Stored items from a collection
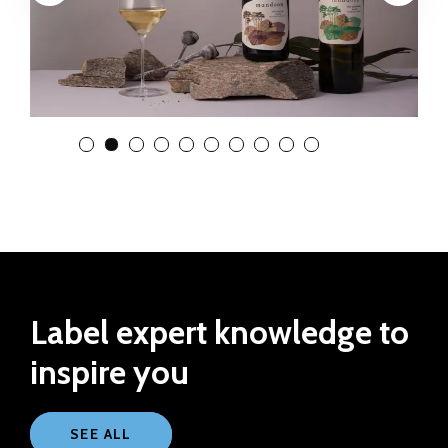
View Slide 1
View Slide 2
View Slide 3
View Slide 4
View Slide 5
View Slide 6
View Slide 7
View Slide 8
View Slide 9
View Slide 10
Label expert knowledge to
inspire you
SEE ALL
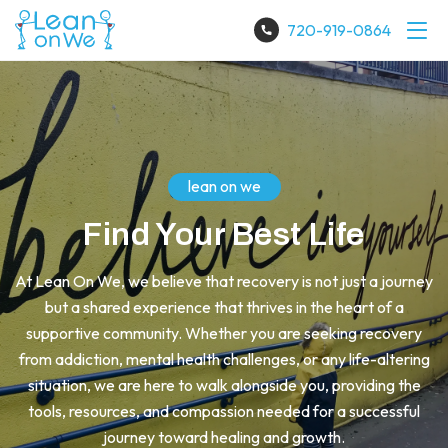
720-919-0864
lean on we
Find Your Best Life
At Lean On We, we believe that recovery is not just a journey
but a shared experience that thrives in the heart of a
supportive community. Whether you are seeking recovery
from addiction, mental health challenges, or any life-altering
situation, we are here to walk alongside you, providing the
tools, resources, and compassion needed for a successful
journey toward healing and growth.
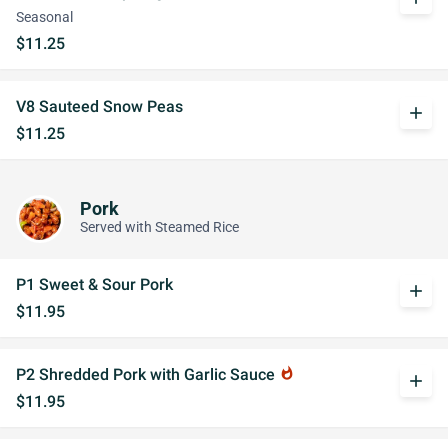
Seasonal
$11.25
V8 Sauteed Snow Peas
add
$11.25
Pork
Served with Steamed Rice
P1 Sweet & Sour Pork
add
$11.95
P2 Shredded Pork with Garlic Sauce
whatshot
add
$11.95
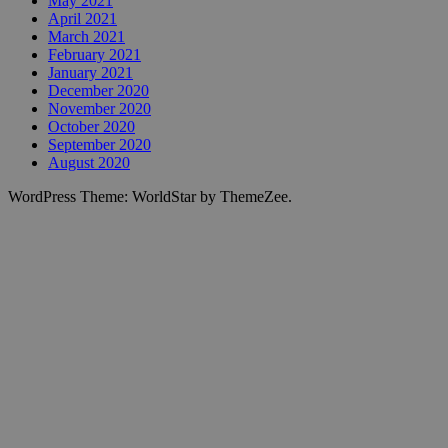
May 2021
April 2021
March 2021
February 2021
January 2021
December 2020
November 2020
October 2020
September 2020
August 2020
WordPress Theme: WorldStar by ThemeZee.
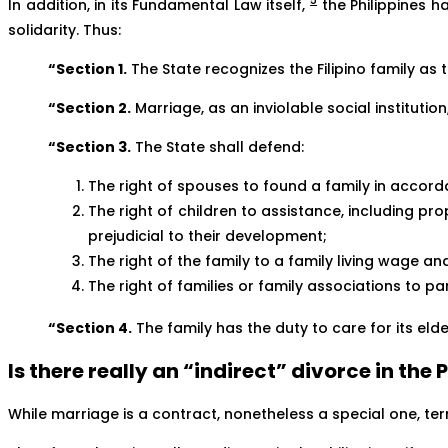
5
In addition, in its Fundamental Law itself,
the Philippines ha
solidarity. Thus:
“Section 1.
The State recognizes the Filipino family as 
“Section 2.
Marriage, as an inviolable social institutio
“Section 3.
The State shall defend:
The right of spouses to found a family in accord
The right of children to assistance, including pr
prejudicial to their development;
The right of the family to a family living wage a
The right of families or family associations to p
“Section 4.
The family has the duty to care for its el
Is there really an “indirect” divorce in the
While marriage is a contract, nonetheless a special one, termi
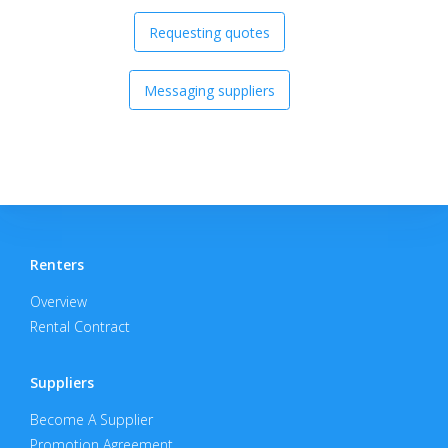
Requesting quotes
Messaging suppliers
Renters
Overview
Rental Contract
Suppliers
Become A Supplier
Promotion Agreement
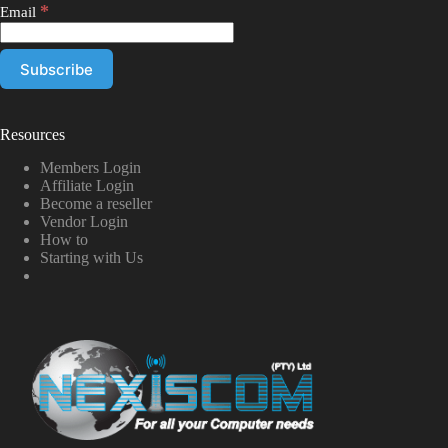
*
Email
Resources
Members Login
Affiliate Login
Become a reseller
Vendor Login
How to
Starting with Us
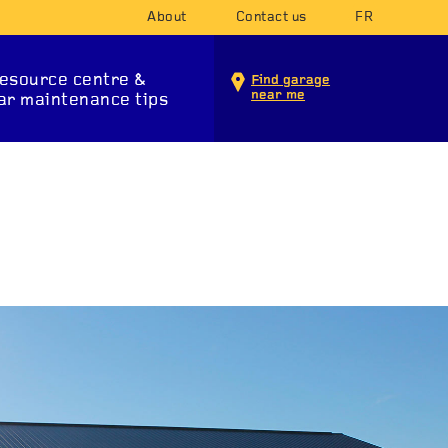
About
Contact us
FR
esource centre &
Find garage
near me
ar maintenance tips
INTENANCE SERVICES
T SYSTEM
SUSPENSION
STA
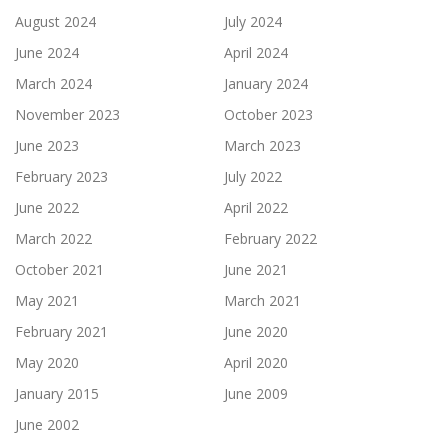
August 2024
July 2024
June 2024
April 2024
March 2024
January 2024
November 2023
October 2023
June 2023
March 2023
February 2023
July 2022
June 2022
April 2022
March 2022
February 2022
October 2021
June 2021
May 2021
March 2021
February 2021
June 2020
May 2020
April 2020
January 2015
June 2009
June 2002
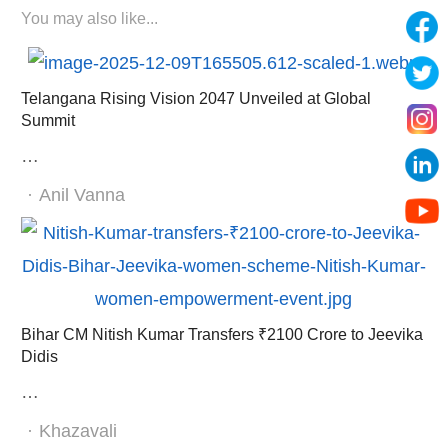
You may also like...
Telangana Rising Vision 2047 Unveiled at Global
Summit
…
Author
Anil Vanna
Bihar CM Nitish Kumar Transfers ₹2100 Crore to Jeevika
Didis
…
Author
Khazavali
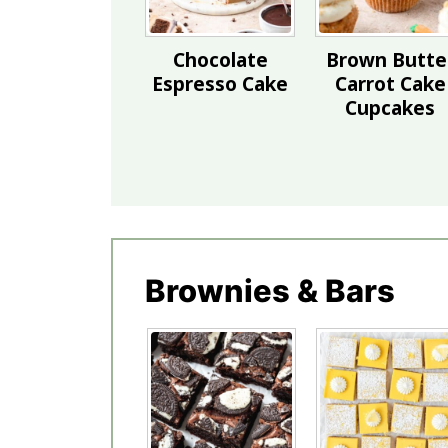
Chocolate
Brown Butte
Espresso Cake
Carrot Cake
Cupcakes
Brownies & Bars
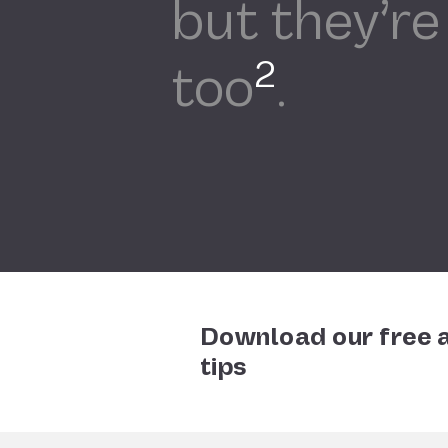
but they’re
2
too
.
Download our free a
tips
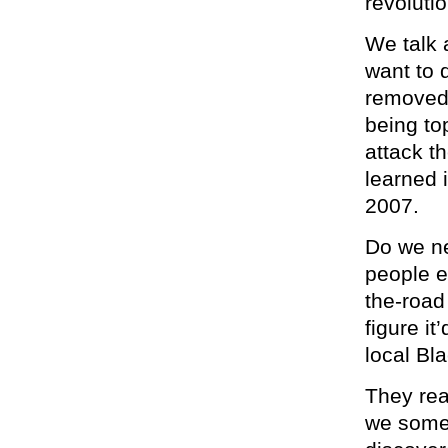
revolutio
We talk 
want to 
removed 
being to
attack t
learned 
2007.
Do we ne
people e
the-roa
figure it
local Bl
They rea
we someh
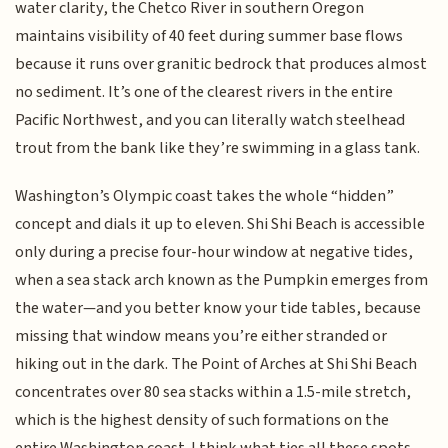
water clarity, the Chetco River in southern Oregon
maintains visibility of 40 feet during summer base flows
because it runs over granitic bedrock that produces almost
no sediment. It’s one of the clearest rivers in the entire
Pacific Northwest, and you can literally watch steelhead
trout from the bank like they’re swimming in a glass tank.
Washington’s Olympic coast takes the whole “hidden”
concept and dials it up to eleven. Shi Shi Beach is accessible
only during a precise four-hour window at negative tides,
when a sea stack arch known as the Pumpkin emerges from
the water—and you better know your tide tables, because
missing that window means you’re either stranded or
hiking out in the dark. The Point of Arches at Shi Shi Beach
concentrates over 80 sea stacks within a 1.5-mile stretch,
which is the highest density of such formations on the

* Problem details
Using the records above, print exactly the run of lines that starts with the line with "Carrot Cake" and goes on through the line with "water clarity, the", pictures excluded.

* Solution to this task
Carrot Cake
Cupcakes
Brownies & Bars
but they’re
2
too
.
Download our free a
tips
revolutio
We talk 
want to 
removed 
being to
attack t
learned 
2007.
Do we ne
people e
the-roa
figure it
local Bl
They rea
we someh
water clarity, the Chetco River in southern Oregon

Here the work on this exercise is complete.